● GIVEN REQUEST 1: Substitute "plateFeature" for "myFeature" in the records, from their first line through the line containing "export const myFeature". Reproduce only those lines, with nothing else changed.
++++
Calculate the distance from points A and B (use the Haversine formula, which is good enough here, or the more complicated Vincenty formula). To use the formula correctly, Android's microdegrees, which is what getLatitude and getLongitude return, must be converted to radians, using a formula like this:
double radians = Math.toRadians((double)microdegrees/1000000);Calculate the bearing (direction) from points A and B (use the formula on the same page). This will be different from the Pythagorean formula because the earth is round, not flat.
- Then you can choose a new distance and calculate point X given point A and the bearing found in the previous step (see either "Destination point given distance and bearing from start point" on the same page, or Vincenty's direct formula).
++++
● GIVEN REQUEST 2: Print the text on finding a distance, bearing, and destination point from two coordinates word for word.

● DATASET EXCERPTS:
++++
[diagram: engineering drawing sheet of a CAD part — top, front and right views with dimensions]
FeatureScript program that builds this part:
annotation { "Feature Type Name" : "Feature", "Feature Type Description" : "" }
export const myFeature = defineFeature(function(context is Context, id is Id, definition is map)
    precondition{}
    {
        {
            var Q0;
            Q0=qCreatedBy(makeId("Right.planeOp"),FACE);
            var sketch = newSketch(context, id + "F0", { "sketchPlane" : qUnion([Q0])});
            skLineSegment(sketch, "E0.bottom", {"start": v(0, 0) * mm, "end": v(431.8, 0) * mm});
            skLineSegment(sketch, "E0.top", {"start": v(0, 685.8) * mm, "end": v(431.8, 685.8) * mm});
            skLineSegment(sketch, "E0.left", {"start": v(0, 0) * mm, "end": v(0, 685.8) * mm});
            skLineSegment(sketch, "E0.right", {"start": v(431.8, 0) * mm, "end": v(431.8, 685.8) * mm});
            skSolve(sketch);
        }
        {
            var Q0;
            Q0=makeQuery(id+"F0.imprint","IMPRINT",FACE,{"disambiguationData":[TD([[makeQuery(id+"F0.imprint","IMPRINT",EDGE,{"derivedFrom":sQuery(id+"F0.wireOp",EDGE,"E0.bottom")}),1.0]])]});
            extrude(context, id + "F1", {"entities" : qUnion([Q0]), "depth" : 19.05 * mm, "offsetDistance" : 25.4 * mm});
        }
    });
++++
● FULL ANSWER 1:
[diagram: engineering drawing sheet of a CAD part — top, front and right views with dimensions]
FeatureScript program that builds this part:
annotation { "Feature Type Name" : "Feature", "Feature Type Description" : "" }
export const plateFeature = defineFeature(function(context is Context, id is Id, definition is map)

● FULL ANSWER 2:
Calculate the distance from points A and B (use the Haversine formula, which is good enough here, or the more complicated Vincenty formula). To use the formula correctly, Android's microdegrees, which is what getLatitude and getLongitude return, must be converted to radians, using a formula like this:
double radians = Math.toRadians((double)microdegrees/1000000);Calculate the bearing (direction) from points A and B (use the formula on the same page). This will be different from the Pythagorean formula because the earth is round, not flat.
- Then you can choose a new distance and calculate point X given point A and the bearing found in the previous step (see either "Destination point given distance and bearing from start point" on the same page, or Vincenty's direct formula).